Poll taxes were abhorred by President Franklin D. Roosevelt (D-NY), but he laid off the issue when liberal Democrats lost Southern races in the 1938 midterms. FDR backed off so as to keep the Southern Democrats satisfied enough to work with him to pass the New Deal legislation.
In 1946, a bill passed the Senate 39-33, but failed to capture enough votes to invoke cloture. Senator Theodore Bilbo (D-MS) said, “If the poll tax bill passes, the next step will be an effort to remove the registration qualification, the educa-tional qualification of Negroes. If that is done we will have no way of preventing the Negroes from voting.”
This quote speaks to the genuine vitriol felt by some at the time, certainly making it an issue of race, at least in part, as other objections were held due to constitutionality.
Ratification
Congress proposed the Twenty-Fourth Amendment on August 27, 1962, with craftsmanship from Southern Democratic Senator Spessard Holland (D-FL), who had worked to ban the poll tax earlier in his Senate career.
President Lyndon B. Johnson (D-TX) called it a “triumph of liberty over restriction.”
The final House vote was 295-86 – 132-15 in the GOP Conference and 163-71 in the Democratic Caucus – with 54 abstentions.
The Final Senate vote was 77-16 – 30-1 in the GOP Conference and 47-15 in the Democratic Caucus – with seven abstentions.
Illinois became the first state to ratify, doing so on November 14, 1962, followed by New Jersey, Oregon, Montana, and West Virginia. New York was sixth to ratify, doing so on February 4, 1963.
South Dakota became the tipping-point state for ratification in early 1964, with Virginia, North Carolina, Alabama, and Texas subsequently amending. Mississippi is the only state to have rejected the amendment.
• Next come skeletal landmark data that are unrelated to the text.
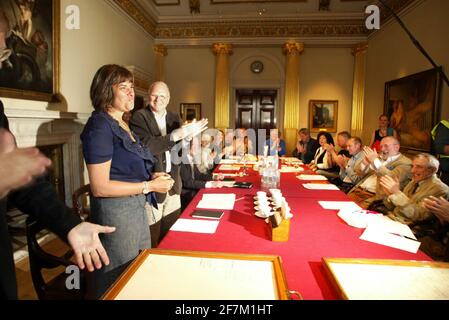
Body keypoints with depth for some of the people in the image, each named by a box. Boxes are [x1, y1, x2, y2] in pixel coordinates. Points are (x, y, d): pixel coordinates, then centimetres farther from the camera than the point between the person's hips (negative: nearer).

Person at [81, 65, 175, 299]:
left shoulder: (122, 124, 12)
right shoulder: (100, 126, -16)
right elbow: (100, 187, -20)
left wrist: (152, 177, 4)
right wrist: (149, 186, -17)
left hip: (137, 207, 9)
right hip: (115, 211, -9)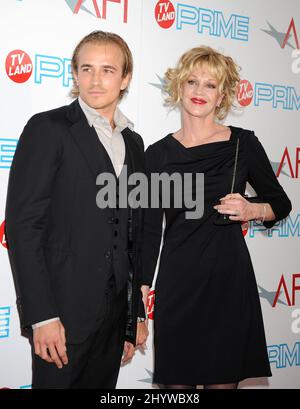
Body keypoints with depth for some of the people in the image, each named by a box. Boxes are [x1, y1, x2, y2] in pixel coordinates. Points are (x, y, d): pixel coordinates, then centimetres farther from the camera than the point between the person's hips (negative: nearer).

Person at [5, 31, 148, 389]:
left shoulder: (133, 142, 13)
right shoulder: (48, 129, -6)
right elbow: (22, 224, -13)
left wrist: (136, 314, 14)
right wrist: (41, 316, -18)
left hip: (115, 312, 6)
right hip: (64, 309, -6)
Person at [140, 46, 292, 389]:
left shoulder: (243, 144, 0)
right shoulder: (158, 154, 3)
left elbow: (281, 203, 11)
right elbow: (150, 228, 7)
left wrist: (253, 210, -10)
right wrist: (141, 290, 4)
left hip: (229, 281, -1)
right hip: (176, 283, 1)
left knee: (224, 380, 6)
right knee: (176, 380, 6)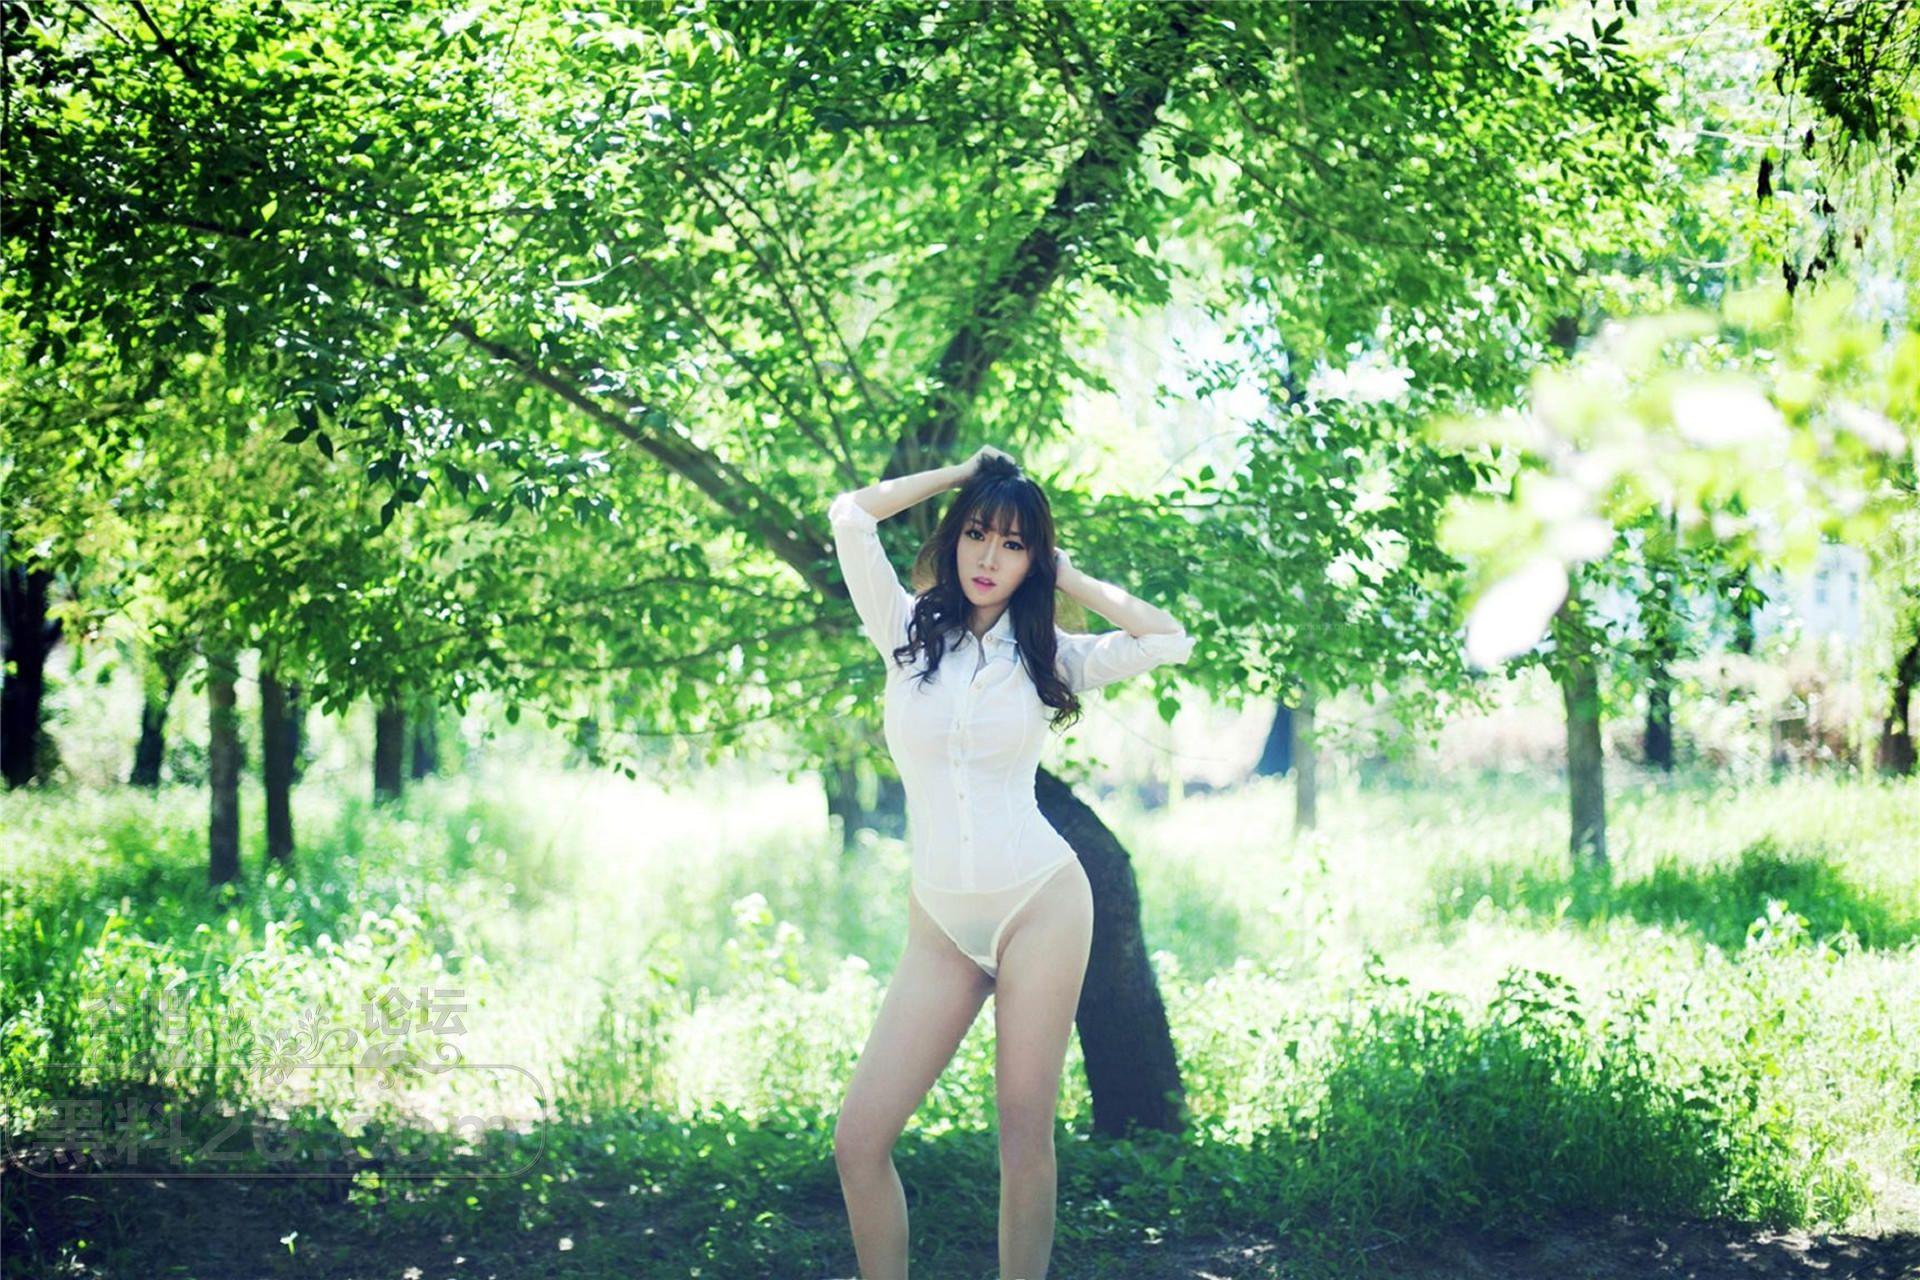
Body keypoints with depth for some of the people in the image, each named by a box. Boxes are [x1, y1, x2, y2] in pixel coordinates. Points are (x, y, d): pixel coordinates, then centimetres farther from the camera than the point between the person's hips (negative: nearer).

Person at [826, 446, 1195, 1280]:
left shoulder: (1050, 655, 6)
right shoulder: (907, 631, 7)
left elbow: (1171, 640, 0)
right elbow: (849, 515, 0)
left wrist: (1063, 575, 6)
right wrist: (963, 474, 9)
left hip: (1041, 905, -2)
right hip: (940, 927, 2)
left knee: (1026, 1139, -1)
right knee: (858, 1141, -7)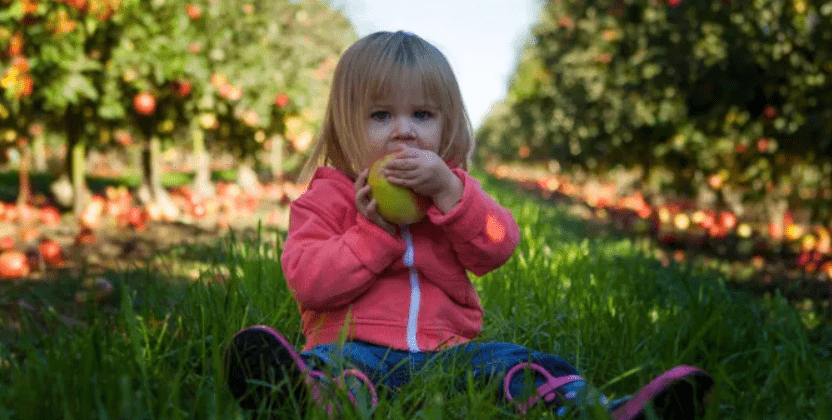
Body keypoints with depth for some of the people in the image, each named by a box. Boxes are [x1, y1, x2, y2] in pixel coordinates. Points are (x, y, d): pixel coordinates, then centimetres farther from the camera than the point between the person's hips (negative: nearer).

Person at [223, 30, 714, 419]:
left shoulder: (453, 189, 18)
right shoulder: (328, 197, 8)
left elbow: (499, 249, 0)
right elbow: (306, 282, -5)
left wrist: (447, 190, -13)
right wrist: (373, 231, -13)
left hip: (445, 347, 3)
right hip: (357, 345, -3)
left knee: (519, 364, -22)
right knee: (330, 365, -36)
Arizona, Arkansas, Georgia, Louisiana, Oklahoma, South Carolina, and Wyoming took no action and to date have not ratified the amendment – five of those states were at least culturally aligned with the Old South.
Text
“The right of citizens of the United States to vote in any primary or other election for President or Vice President, for electors for President or Vice President, or for Senator or Representative in Congress, shall not be denied or abridged by the United States or any State by reason of failure to pay any poll tax or other tax.”
Effects
Arkansas would repeal its poll taxes with an amendment to its state constitution in 1964, but the poll-tax language was not completely removed from their constitution until 2008. Of the five states that were immediately affected by the amendment, Arkansas was the only state to repeal its poll tax; the others retained theirs. The remaining poll taxes would be struck down by the Supreme Court in 1966 in the landmark case Harper Vs. Virginia Board of Elections. The ruling held that poll taxes, even for state elections, were unconstitutional. Federal district courts in Alabama and Texas would have their poll taxes struck down just months after the Harper ruling.
Virginia concocted an “escape clause” to the poll tax, in which voters, instead of paying the tax, would file paperwork to gain recognition of residence in Virginia. The 1965 Supreme Court decision Harman Vs. Forssenius would find this practice unconstitutional.